1974 to present
My theory is that the mob buried some bodies under the building in the ‘50s. How else could you explain that the Hole In the Wall is still there on the Drag, unleveled in this era when “mixed use” throttles mixed drinks? This nightlife warhorse has had more false farewells than the Who.
We thought we lost the beloved Austin Cheers, where everybody slurs your name, in June 2002, when the closing made front page news. But the Hole came back a few months later, all cleaned up and catering to a broader audience than the daytime stool-flatteners and the younger people who had to order over them.
It’s true that Steve Earle and Nanci Griffith played at the Hole in its early years, but the club at 2538 Guadalupe St. didn’t really build its reputation as a live venue until the roots rockers of the ‘80s, including the Commandos, Two Hoots and a Holler, LeRoi Brothers and Buick MacKane.
Playing in the picture window, like some Lower East Side Esther’s Follies, bands came to embrace the Hole as a stage to pull themselves out of with the sheer force of their performance. Spoon, Fastball, Timbuk 3, Damnations, Sincola, Carper Family and the White Horse Saloon all came out of there. “This place was the litmus test for bands,” musician Jacob Schulze told me in 2002, on a night when Kathy McCarty raised goosebumps on leather jackets by belting “Living Life.”
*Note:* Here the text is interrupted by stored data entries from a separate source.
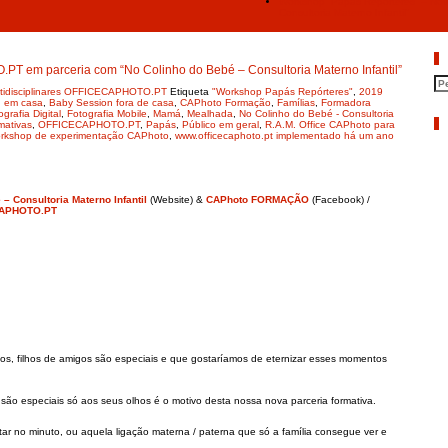
Workshop “Papás Repórteres” – No
Consultoria Materno Infantil”
P
 em parceria com “No Colinho do Bebé – Consultoria Materno Infantil”
ultidisciplinares OFFICECAPHOTO.PT
Etiqueta
"Workshop Papás Repórteres"
,
2019
n em casa
,
Baby Session fora de casa
,
CAPhoto Formação
,
Famílias
,
Formadora
ografia Digital
,
Fotografia Mobile
,
Mamá
,
Mealhada
,
No Colinho do Bebé - Consultoria
A
mativas
,
OFFICECAPHOTO.PT
,
Papás
,
Público em geral
,
R.A.M. Office CAPhoto para
rkshop de experimentação CAPhoto
,
www.officecaphoto.pt implementado há um ano
– Consultoria Materno Infantil
(Website) &
CAPhoto FORMAÇÃO
(Facebook) /
CAPHOTO.PT
s, filhos de amigos são especiais e que gostaríamos de eternizar esses momentos
o especiais só aos seus olhos é o motivo desta nossa nova parceria formativa.
ar no minuto, ou aquela ligação materna / paterna que só a família consegue ver e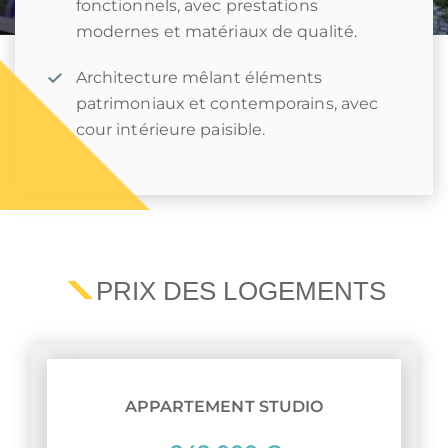
fonctionnels, avec prestations
modernes et matériaux de qualité.
Architecture mêlant éléments
patrimoniaux et contemporains, avec
cour intérieure paisible.
PRIX DES LOGEMENTS
APPARTEMENT STUDIO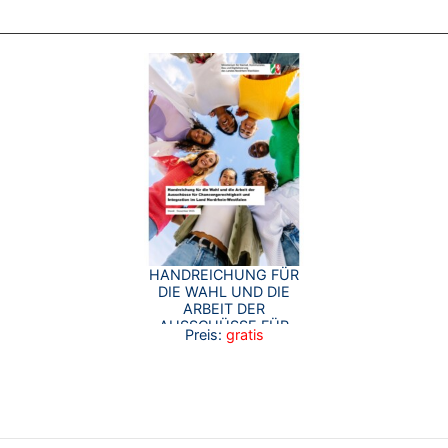
HANDREICHUNG FÜR
DIE WAHL UND DIE
ARBEIT DER
AUSSCHÜSSE FÜR
Preis:
gratis
CHANCENGERECHTIGKEIT
UND INTEGRATION IM
LAND NORDRHEIN-
WESTFALEN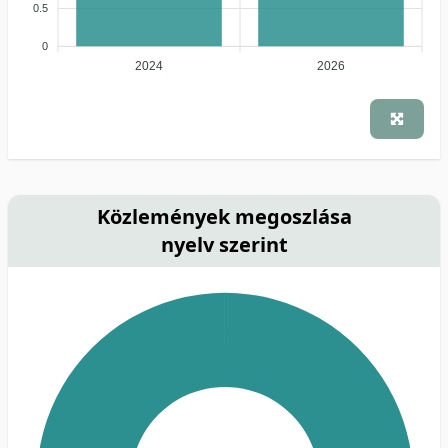
0.5
0
2024
2026
Közlemények megoszlása
nyelv szerint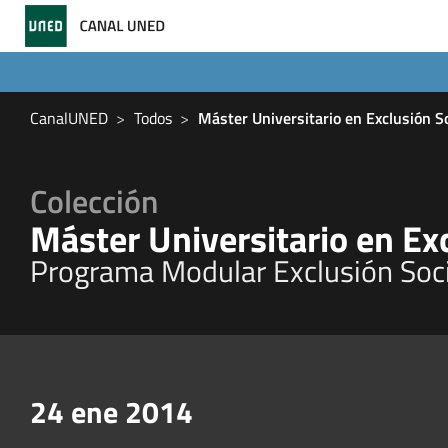
CanalUNED
Todos
Máster Universitario en Exclusión So
Colección
Máster Universitario en Exc
Programa Modular Exclusión Socia
24 ene 2014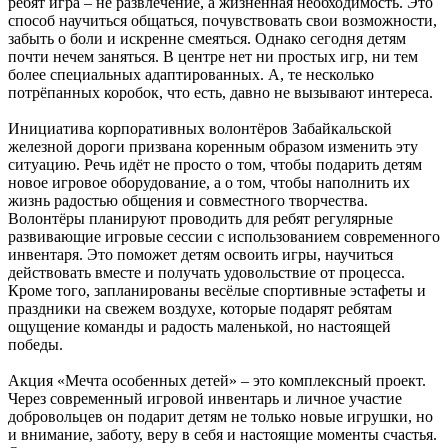
ребят игра – не развлечение, а жизненная необходимость. Это
способ научиться общаться, почувствовать свои возможности,
забыть о боли и искренне смеяться. Однако сегодня детям
почти нечем заняться. В центре нет ни простых игр, ни тем
более специальных адаптированных. А, те несколько
потрёпанных коробок, что есть, давно не вызывают интереса.
Инициатива корпоративных волонтёров Забайкальской
железной дороги призвана коренным образом изменить эту
ситуацию. Речь идёт не просто о том, чтобы подарить детям
новое игровое оборудование, а о том, чтобы наполнить их
жизнь радостью общения и совместного творчества.
Волонтёры планируют проводить для ребят регулярные
развивающие игровые сессии с использованием современного
инвентаря. Это поможет детям освоить игры, научиться
действовать вместе и получать удовольствие от процесса.
Кроме того, запланированы весёлые спортивные эстафеты и
праздники на свежем воздухе, которые подарят ребятам
ощущение команды и радость маленькой, но настоящей
победы.
Акция «Мечта особенных детей» – это комплексный проект.
Через современный игровой инвентарь и личное участие
добровольцев он подарит детям не только новые игрушки, но
и внимание, заботу, веру в себя и настоящие моменты счастья.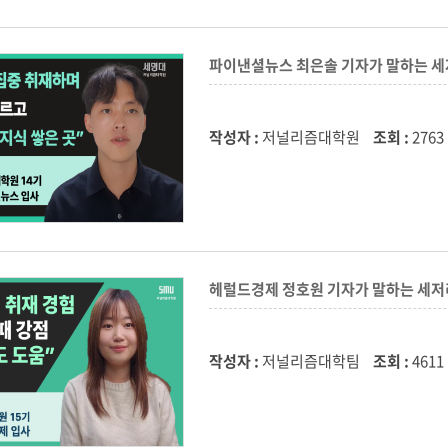
파이낸셜뉴스 최은솔 기자가 말하는 
작성자 :
저널리즘대학원
조회 :
2763
헤럴드경제 정호원 기자가 말하는 세
작성자 :
저널리즘대학팀
조회 :
4611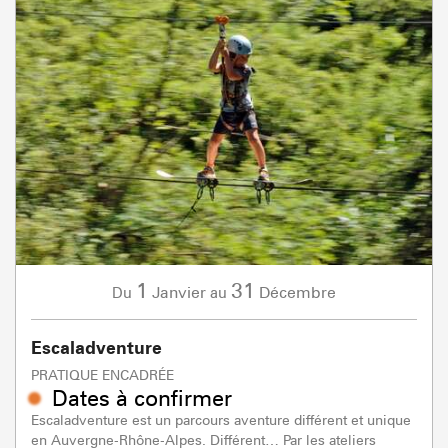
1
31
Janvier
Décembre
Du
au
Escaladventure
PRATIQUE ENCADRÉE
Dates à confirmer
Escaladventure est un parcours aventure différent et unique
en Auvergne-Rhône-Alpes. Différent… Par les ateliers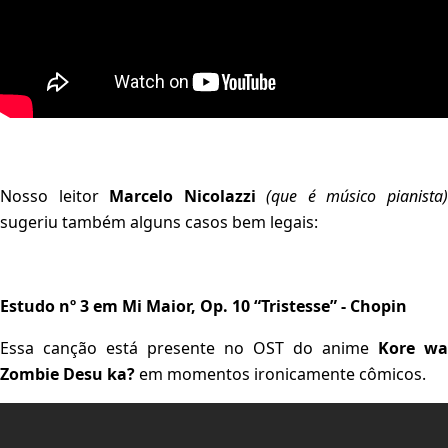
Nosso leitor
Marcelo Nicolazzi
(que é músico pianista
sugeriu também alguns casos bem legais:
Estudo nº 3 em Mi Maior, Op. 10 “Tristesse” - Chopin
Essa canção está presente no OST do anime
Kore wa
Zombie Desu ka?
em momentos ironicamente cômicos.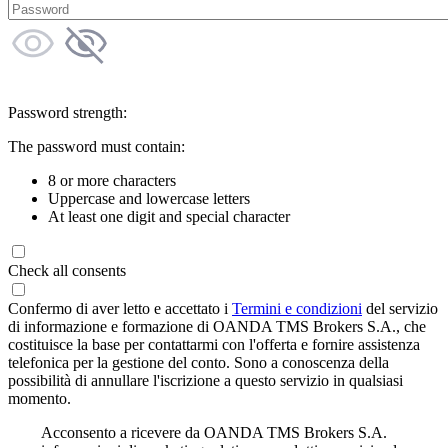
Password strength:
The password must contain:
8 or more characters
Uppercase and lowercase letters
At least one digit and special character
Check all consents
Confermo di aver letto e accettato i
Termini e condizioni
del servizio
di informazione e formazione di OANDA TMS Brokers S.A., che
costituisce la base per contattarmi con l'offerta e fornire assistenza
telefonica per la gestione del conto. Sono a conoscenza della
possibilità di annullare l'iscrizione a questo servizio in qualsiasi
momento.
Acconsento a ricevere da OANDA TMS Brokers S.A.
“You couldn’t move onstage or hear yourself, and chances were pretty good there wouldn’t be much of an audience,” Schulze continued. “But if you couldn’t get up there and rock out and have fun, then you had no business playing music.” Those who couldn’t pull it off onstage were often scathed in instant reviews on the men’s room wall, the closest thing Austin had to a second daily paper.
It’s been a long time since Don Henley, hidden in a dark corner, jumped onstage to sing “Don Henley Must Die” with a stunned Mojo Nixon. Or since Courtney Love comandeered the men’s room for a sniffing session the night before her rambling SXSW interview. But the spirit’s still there, even as the Hole is now run with rare efficiency by Will Tanner.